[Task to complete] In the records from the line with "pose: elev=29.5 azim=7.4 roll=3.6 dist=1.38" up to and including the line with "Dot at: (254, 172)", can you write those lines out again, swapping "pose" for "view" and leaving everything else unchanged?

[Stored entries]
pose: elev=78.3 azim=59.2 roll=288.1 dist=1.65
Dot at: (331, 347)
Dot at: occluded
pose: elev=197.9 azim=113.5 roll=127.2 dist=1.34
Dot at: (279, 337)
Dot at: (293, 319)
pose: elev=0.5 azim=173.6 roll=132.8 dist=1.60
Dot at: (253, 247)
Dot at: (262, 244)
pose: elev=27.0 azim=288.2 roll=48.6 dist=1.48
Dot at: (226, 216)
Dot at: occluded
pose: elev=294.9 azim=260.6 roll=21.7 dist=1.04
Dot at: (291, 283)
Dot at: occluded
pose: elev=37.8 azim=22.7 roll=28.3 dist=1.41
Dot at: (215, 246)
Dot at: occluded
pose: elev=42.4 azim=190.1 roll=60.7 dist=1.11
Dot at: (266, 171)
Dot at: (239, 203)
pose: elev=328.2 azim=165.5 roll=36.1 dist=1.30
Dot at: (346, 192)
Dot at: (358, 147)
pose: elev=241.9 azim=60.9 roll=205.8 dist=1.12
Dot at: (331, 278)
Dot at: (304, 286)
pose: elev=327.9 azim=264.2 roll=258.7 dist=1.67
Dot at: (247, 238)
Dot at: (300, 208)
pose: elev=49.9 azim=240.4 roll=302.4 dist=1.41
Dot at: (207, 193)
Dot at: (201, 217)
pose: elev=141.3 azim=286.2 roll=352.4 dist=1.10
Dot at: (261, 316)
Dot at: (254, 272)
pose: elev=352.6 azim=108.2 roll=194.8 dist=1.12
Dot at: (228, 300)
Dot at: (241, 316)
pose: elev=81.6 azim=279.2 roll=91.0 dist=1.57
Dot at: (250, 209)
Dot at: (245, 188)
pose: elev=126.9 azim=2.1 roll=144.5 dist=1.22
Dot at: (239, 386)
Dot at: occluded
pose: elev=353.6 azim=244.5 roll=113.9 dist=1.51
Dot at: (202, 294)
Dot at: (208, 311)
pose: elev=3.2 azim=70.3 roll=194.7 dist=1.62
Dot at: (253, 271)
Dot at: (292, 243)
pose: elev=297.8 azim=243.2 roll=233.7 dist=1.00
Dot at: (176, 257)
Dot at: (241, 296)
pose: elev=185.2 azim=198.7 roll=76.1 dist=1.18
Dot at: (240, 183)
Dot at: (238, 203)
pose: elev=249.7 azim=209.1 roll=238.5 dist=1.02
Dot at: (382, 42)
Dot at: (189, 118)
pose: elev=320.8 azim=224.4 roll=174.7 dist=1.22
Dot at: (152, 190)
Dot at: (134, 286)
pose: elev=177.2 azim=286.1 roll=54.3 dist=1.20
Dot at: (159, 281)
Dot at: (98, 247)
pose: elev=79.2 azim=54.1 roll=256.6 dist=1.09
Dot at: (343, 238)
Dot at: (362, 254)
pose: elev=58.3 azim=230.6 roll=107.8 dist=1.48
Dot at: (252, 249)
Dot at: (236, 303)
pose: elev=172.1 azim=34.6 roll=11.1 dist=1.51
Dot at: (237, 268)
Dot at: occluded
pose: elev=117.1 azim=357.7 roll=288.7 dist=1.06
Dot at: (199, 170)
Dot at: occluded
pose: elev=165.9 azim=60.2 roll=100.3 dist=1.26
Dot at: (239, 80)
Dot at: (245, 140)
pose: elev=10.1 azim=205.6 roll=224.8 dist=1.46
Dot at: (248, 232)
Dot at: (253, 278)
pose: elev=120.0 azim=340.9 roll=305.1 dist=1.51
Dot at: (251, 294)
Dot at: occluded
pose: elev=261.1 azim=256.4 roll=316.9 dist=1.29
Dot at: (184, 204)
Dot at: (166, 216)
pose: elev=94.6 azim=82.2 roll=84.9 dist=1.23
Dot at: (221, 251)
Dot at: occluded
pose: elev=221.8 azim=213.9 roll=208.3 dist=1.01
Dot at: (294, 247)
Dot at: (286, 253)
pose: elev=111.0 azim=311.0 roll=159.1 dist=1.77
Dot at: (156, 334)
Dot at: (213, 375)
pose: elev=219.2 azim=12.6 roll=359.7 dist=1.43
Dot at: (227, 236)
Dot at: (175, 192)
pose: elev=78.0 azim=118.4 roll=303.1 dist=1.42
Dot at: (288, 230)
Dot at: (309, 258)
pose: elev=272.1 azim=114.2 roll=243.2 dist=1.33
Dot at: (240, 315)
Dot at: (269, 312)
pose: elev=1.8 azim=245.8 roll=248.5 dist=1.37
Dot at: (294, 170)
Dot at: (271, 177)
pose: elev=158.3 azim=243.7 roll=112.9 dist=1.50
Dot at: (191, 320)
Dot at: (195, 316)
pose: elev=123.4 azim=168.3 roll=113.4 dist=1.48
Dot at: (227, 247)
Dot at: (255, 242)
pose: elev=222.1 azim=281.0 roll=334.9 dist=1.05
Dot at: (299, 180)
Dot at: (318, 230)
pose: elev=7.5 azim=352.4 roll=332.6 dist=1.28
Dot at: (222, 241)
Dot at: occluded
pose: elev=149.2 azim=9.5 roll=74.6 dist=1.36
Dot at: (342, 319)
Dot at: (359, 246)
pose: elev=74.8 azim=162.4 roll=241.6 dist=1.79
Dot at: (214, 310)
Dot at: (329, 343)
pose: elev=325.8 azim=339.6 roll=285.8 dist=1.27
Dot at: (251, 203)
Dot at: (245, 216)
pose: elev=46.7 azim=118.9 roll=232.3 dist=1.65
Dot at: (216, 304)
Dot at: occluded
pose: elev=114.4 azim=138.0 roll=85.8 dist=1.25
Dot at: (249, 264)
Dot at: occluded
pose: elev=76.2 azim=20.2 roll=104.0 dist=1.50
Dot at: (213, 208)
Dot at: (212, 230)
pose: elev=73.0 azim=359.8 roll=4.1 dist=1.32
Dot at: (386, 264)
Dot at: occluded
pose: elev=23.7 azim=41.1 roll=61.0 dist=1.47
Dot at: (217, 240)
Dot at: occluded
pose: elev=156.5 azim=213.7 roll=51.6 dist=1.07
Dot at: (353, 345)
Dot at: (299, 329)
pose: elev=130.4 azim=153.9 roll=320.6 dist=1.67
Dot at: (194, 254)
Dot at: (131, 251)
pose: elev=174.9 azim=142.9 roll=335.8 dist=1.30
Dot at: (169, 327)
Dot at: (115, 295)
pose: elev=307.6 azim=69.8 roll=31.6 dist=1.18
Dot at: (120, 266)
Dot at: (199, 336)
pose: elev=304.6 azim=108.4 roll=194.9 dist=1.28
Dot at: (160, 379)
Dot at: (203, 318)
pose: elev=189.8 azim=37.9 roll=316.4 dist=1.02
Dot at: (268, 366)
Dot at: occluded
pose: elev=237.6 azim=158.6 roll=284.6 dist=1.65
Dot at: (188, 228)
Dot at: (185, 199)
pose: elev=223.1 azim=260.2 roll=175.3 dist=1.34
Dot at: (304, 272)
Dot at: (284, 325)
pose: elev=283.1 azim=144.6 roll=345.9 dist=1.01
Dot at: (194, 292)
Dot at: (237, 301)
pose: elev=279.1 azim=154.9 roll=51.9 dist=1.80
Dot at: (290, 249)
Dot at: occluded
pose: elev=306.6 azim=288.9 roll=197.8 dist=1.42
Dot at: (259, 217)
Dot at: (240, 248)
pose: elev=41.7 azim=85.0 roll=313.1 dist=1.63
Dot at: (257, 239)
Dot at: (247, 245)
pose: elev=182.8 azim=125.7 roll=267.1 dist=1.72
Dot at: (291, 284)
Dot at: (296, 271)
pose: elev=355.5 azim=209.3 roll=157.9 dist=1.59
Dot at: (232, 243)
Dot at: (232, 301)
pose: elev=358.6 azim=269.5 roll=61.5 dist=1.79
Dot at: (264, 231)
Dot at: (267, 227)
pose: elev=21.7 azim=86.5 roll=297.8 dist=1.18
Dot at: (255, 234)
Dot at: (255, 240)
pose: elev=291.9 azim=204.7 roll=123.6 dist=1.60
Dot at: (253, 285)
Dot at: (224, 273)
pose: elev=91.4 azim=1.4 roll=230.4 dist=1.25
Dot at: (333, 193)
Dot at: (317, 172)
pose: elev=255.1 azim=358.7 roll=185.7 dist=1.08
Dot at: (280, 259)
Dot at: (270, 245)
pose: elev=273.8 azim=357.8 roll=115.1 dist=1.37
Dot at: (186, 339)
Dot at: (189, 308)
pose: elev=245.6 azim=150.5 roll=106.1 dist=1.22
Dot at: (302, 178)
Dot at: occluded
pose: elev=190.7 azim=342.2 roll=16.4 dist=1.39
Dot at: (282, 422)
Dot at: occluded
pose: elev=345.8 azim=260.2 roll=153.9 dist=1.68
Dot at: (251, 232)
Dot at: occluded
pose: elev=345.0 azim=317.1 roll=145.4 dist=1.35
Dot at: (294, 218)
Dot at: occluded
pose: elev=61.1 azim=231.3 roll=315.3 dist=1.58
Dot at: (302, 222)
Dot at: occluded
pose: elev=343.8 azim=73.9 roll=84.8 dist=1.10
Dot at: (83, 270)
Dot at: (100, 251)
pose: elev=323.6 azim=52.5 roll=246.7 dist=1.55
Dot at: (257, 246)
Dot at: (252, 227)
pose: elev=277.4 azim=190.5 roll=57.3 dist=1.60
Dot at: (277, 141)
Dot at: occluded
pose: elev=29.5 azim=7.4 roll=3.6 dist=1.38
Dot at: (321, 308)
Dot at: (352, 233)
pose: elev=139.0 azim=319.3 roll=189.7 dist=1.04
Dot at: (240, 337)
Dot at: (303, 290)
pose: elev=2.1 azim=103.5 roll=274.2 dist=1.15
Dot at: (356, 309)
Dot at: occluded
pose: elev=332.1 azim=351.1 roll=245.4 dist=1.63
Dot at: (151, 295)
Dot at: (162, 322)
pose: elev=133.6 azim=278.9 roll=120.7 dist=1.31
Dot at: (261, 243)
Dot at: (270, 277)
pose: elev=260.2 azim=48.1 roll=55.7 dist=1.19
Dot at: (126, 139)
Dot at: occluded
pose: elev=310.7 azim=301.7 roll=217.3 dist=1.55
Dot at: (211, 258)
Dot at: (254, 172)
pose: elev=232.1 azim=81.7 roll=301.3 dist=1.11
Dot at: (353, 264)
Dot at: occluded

[Answer to the problem]
view: elev=29.5 azim=7.4 roll=3.6 dist=1.38
Dot at: (321, 308)
Dot at: (352, 233)
view: elev=139.0 azim=319.3 roll=189.7 dist=1.04
Dot at: (240, 337)
Dot at: (303, 290)
view: elev=2.1 azim=103.5 roll=274.2 dist=1.15
Dot at: (356, 309)
Dot at: occluded
view: elev=332.1 azim=351.1 roll=245.4 dist=1.63
Dot at: (151, 295)
Dot at: (162, 322)
view: elev=133.6 azim=278.9 roll=120.7 dist=1.31
Dot at: (261, 243)
Dot at: (270, 277)
view: elev=260.2 azim=48.1 roll=55.7 dist=1.19
Dot at: (126, 139)
Dot at: occluded
view: elev=310.7 azim=301.7 roll=217.3 dist=1.55
Dot at: (211, 258)
Dot at: (254, 172)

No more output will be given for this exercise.